Talvez esta não seja uma crónica de jogo convencional em que enumere, um a um, as oportunidades de golo e remates perigosos a cada baliza. Melhor assim. Caso contrário não teria a oportunidade de enaltecer o que/quem acho que o mereça, até porque quando falamos em futebol de formação, falamos na evolução de atletas na forma como jogam e entendem o que os rodeia, e não apenas numa questão meramente resultadista.

Mas vá, no que ao jogo em si diz respeito, e às incidências do mesmo, a partida começou equilibrada com piques de ímpeto para cada um dos lados. Os maiores crescendos acabaram por ser mesmo por surgir para os da casa que, vestidos de dourado e negro, foram superiores e mais incisivos nas alturas decisivas. Com momentos de categoria, especialmente na 2ª parte, altura em que o resultado já lhes era favorável e o conforto e confiança para puxar dos galões já era outra, e entre tabelas, gestos técnicos ou outros momentos de relevo, a vitória da ACF Pauleta foi incontestável. Se a margem do resultado é demasiado avultada ou não, essa já é um tópico mais relativo e aberto a debate, já que a formação do Operário também dispôs, um pouco por todo o jogo, de boas ocasiões para se ter inserido na marcha do marcador.

Por fim, e porque infelizmente não podem ser só coisas coisas bonitas e elogios ragados, uma nota de grande importância. Este lema e noção de que o futebol de formação também é para formar homens, tanto ou mais do que jogadores de futebol, é mais do que um cliché. É a mais pura das verdades. E, sem ninguém referir ninguém em específico — até porque isto serve para relembrar, e jamais para apontar dedos —, há coisas que não são admissíveis, especialmente numa competição entre adolescentes e com os pais dos mesmos nas bancadas, a poucos metros dos seus miúdos. Tudo bem, normalmente fica tudo sanado quando abandonam o campo e deixam lá os ânimos mais quentes. Mas não consigo, por consciência, deixar de assinalar que é inaceitável insultar veementemente um adversário. Muito menos quando lá estão os país. Mais do que ficar mal, vai contra tudo aquilo que o futebol formativo representa.

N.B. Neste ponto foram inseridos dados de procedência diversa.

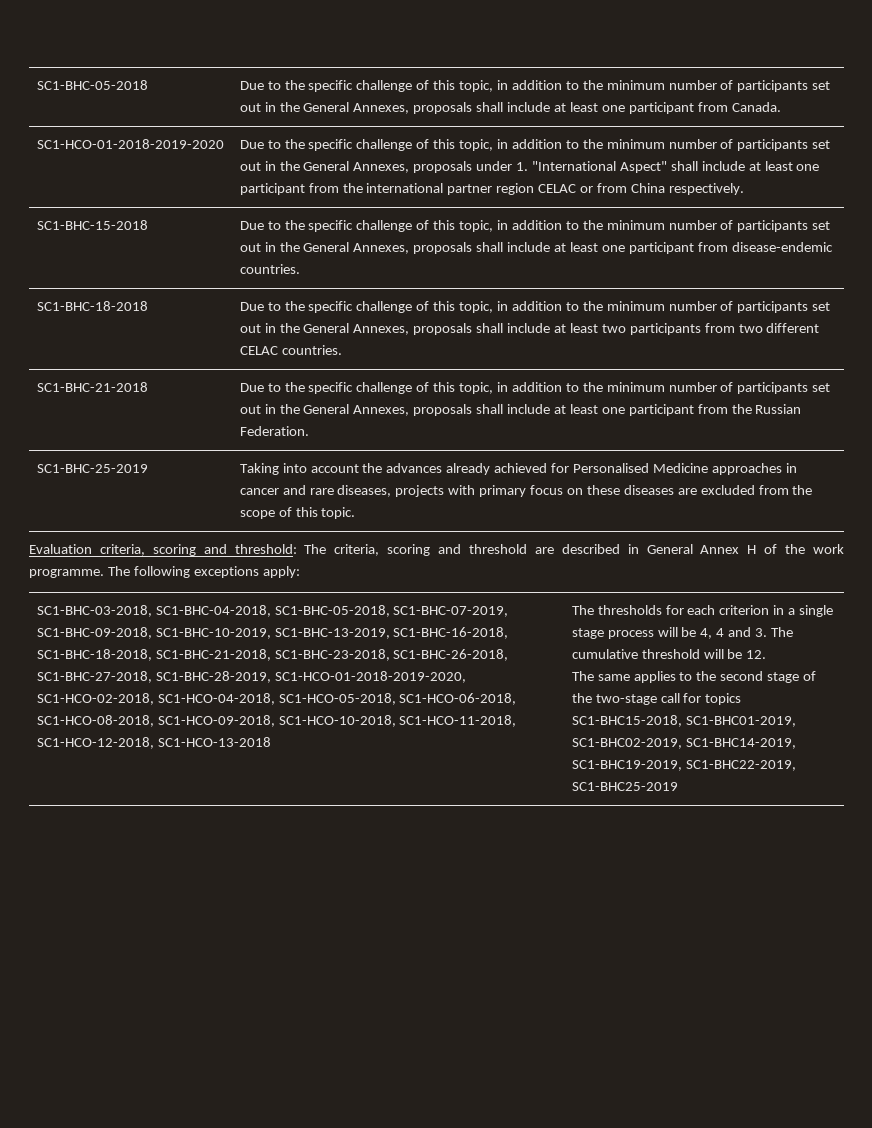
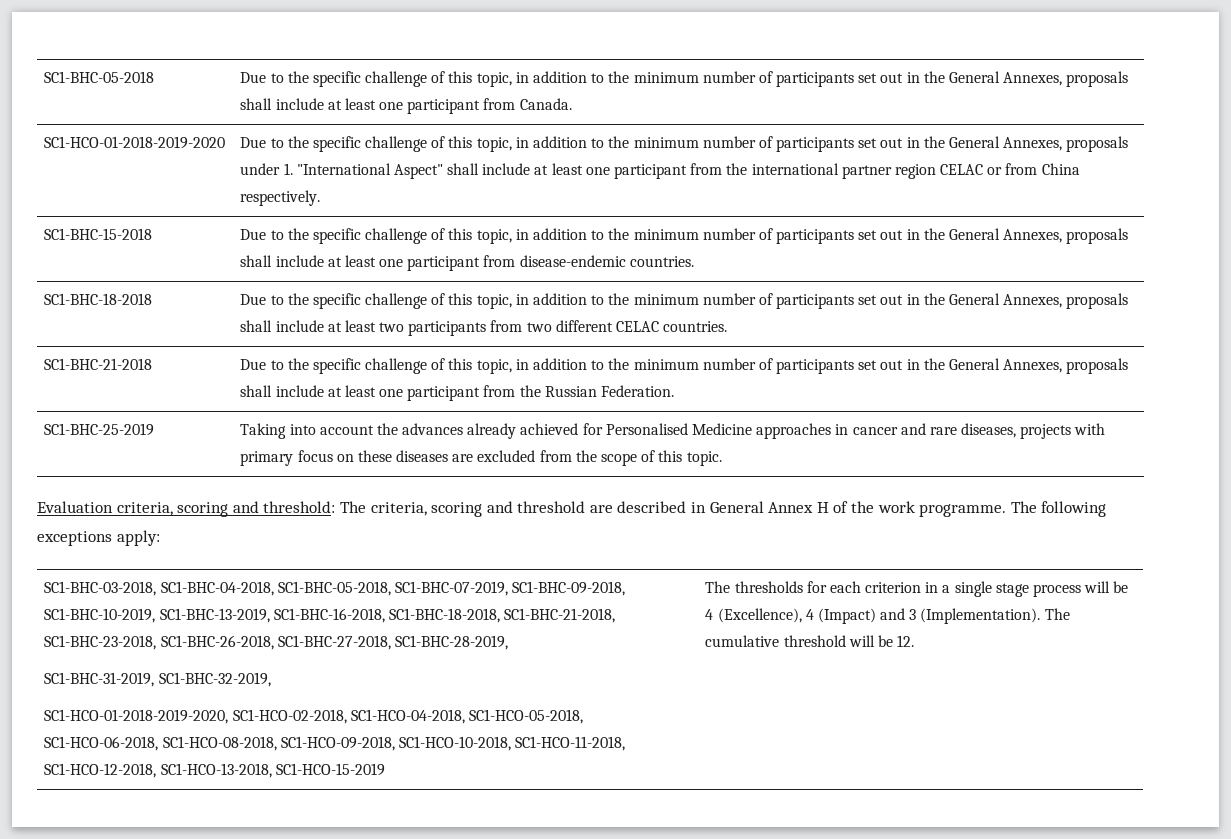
(271, 677) none -> [44,672,271,687] // SC1-BHC-31-2019, SC1-BHC-32-2019, //
[157,737,271,747] SC1-HCO-13-2018 -> [160,763,385,778] SC1-HCO-13-2018, SC1-HCO-15-2019
[700,627,768,639] 4, 4 and 3. -> [705,608,1041,624] 4 (Excellence), 4 (Impact) and 3 (Implementation).
[571,671,817,683] [571,693,742,705] [571,715,796,727] [571,738,796,749] [571,760,796,771] [571,782,678,791] // The same applies to the second stage of the two-stage call for topics SC1-BHC15-2018, SC1-BHC01-2019, SC1-BHC02-2019, SC1-BHC14-2019, SC1-BHC19-2019, SC1-BHC22-2019, SC1-BHC25-2019 -> (915, 641) none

E, ainda na mesma linha de pensamento, referir que fica igualmente mal injuriar um próprio colega de equipa depois de este fazer aquele que é, presumivelmente, o seu melhor. Pior ainda quando este foi uma incidência recorrente durante o jogo e quando, do outro lado, não era propriamente dado o exemplo em prol do coletivo. Falar alto é fácil, mas é preciso liderar pelo exemplo, no futebol e na vida. São miúdos, hão-de aprender com o tempo, mas talvez fique mais fácil com alguém a alertar para isso. Os adultos não são perfeitos, óbvio que os miúdos, na flor da idade, também não o vão ser. Mas há ocasiões nas quais o filtro devia ser ligado e deixar os pés fazer o trabalho. Este foi um desses casos e, no qual, ninguém ganhou nada com isso. Bola para a frente e desejo incansável de vencer, sempre, mas com limites e contenção no que ou como se dizem as coisas.

FICHA DE JOGO

ACF PAULETA: Rodrigo Espínola (GR), João Rodrigues, Mariana Frazão, André Cunha, Marcos Pacheco, Fred Almeida, Axel Botelho, António Botelho, Frederico Silva, Humberto Domingues e Gustavo Rosa.

SUPLENTES UTILIZADOS: Júlia Freitas, João Figueiredo, João Pacheco, Ricardo Caravana, Gonçalo Correia e Wilson Sobreda.

C OPERÁRIO DESPORTIVO: Tiago Oliveira (GR), Rodrigo Pereira, Simão Furtado, Leonardo Arruda, Paulo Soares, Francisco Pereira, Pedro Cabral, Diogo Raposo, Tiago Raposo, José Carreiro e João Inácio.

SUPLENTE UTILIZADO: Sandro Câmara.

GOLOS: André Cunha (17’ e 27’), Axel Botelho (50’) e Wilson Sobreda (76’).